> AIM OF THE EXERCISE
From the entries below, return only the lines starting at the one that contains "Skype: live:.cid.575569c608265c69" and ending at the one that contains "paylaşım yapılmamaktadır. Gerçek", exactly as they stand.

> DATA FOR THIS EXERCISE
>>>
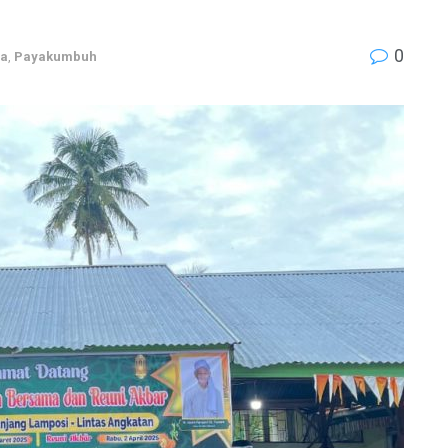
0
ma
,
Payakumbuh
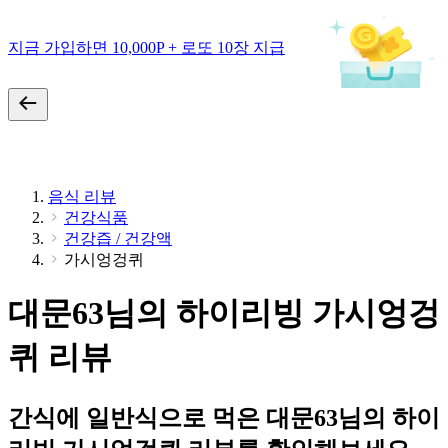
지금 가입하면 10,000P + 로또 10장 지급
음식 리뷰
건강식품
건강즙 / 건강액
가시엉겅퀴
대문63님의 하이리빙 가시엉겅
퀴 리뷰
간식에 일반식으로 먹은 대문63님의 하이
<<<
>>>
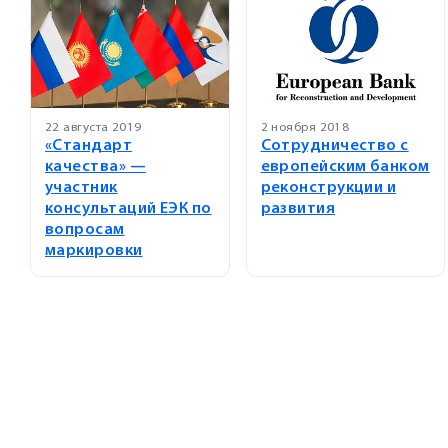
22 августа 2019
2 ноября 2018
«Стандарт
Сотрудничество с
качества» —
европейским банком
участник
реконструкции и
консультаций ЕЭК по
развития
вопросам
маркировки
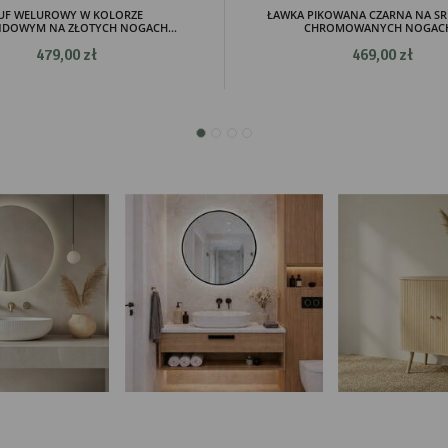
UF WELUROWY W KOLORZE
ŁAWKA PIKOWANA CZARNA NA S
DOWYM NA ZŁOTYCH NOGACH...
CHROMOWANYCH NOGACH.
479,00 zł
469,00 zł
<<<
>>>
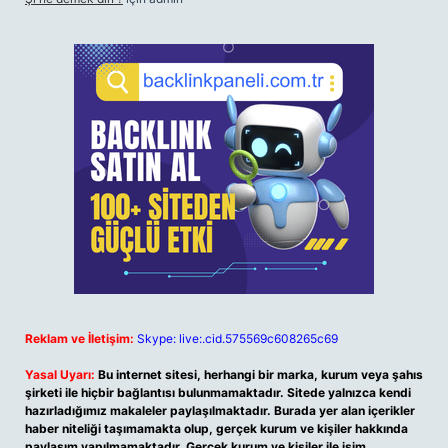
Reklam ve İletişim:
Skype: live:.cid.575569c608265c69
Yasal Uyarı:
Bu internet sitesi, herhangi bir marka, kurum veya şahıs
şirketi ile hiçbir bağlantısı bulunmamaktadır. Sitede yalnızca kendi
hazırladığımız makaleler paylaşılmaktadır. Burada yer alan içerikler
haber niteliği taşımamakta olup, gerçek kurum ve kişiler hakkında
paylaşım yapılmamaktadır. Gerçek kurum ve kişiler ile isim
<<<
> SOLUTION TO THIS TASK
Skype: live:.cid.575569c608265c69
Yasal Uyarı:
Bu internet sitesi, herhangi bir marka, kurum veya şahıs
şirketi ile hiçbir bağlantısı bulunmamaktadır. Sitede yalnızca kendi
hazırladığımız makaleler paylaşılmaktadır. Burada yer alan içerikler
haber niteliği taşımamakta olup, gerçek kurum ve kişiler hakkında
paylaşım yapılmamaktadır. Gerçek kurum ve kişiler ile isim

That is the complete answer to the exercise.